2013年は輸出が前年比3.5%増と、2012年より伸びがやや鈍化する見込み。他方で、個人消費の落ち込みは2012年より抑えられ0.5%減、総固定資本形成は2012年4.1%減から0.9%増にわずかながら好転するとみられ、実質GDP成長率は0.7%のプラス成長となると財務省は予測している(2012年10月発表)。7月発表では1.0%としていたので、0.3ポイント下方修正したことになる。
<緊縮効果で財政赤字の対GDP比は改善>
失業率は景気低迷の長期化に備え企業が新規雇用を手控えていることもあり、2012年は6.9%(2011年は6.7%)と高止まりしている。失業率の高止まりは賃金上昇率にも表れており、2012年は2.4%と消費者物価指数上昇率の3.3%より低い伸びにとどまった。賃金上昇率は2013年も2.5%の低い伸びにとどまる見込み。

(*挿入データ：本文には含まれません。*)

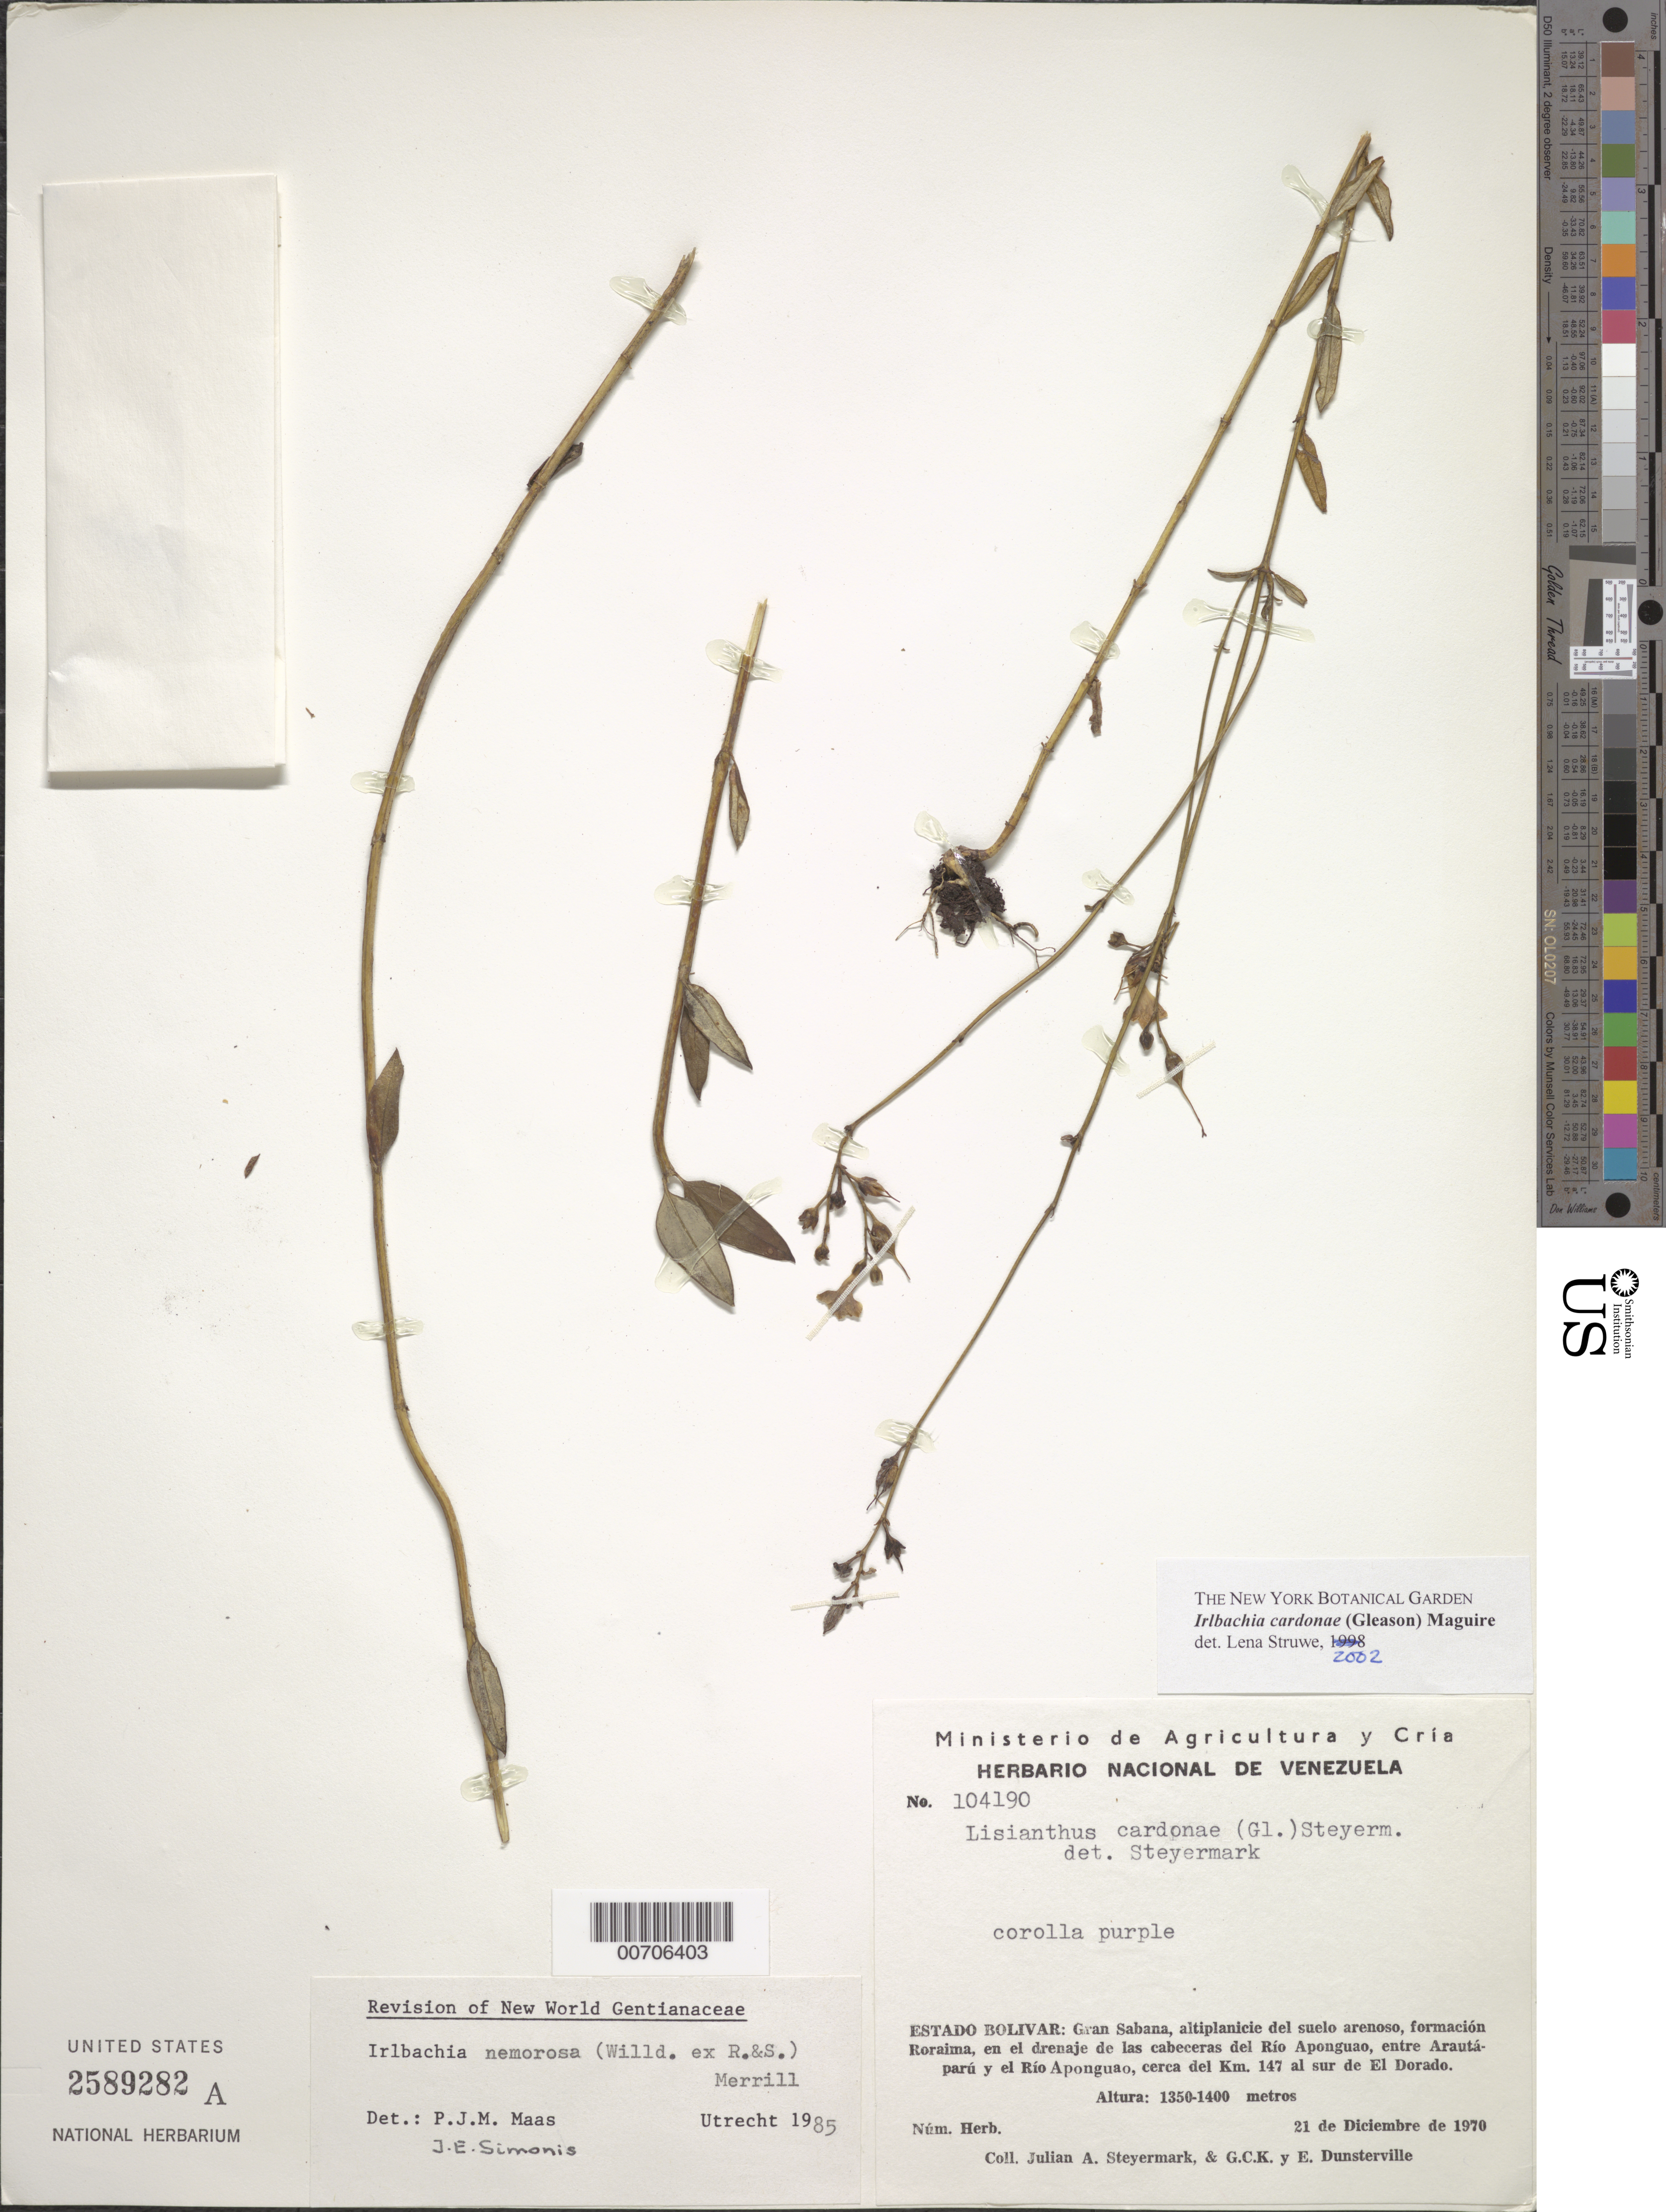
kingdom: Plantae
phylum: Tracheophyta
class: Magnoliopsida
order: Gentianales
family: Gentianaceae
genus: Irlbachia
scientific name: Irlbachia cardonae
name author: (Gleason) Maguire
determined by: Struwe, L.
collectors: J. Steyermark, G. C. K. Dunsterville & E. Dunsterville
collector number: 104190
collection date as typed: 21-Dec-70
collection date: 1970-12-21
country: Venezuela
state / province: Bolívar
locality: Gran Sabana, formacion Roraima, Río Apinguao, entre Arautaparu y el Río Aponguao, 147 km sur de El Dorado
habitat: High plateau with sandy ground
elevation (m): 1350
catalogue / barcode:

欧州債務危機で注目を集める財政赤字のGDP比は、緊縮財政の継続により2012年の3.2%から、2013年には2.9%と、ユーロ導入条件の1つである「財政赤字の対GDP比3%以下」を達成できる見通しだ。なお、政府はユーロ導入時期について具体的な言及を避けている。
政府は欧州債務危機による影響を最小限に抑え込み、経済成長を達成するため、引き続き外国直接投資の受け入れを積極的に行うと同時に、新興国への輸出を拡大すべく通貨コルナの動向を注視していくものと思われる。
国立銀行(CNB、中央銀行)は、景気悪化を食い止めるため、2012年11月2日から政策金利をチェコ史上最低の0.05%に設定している。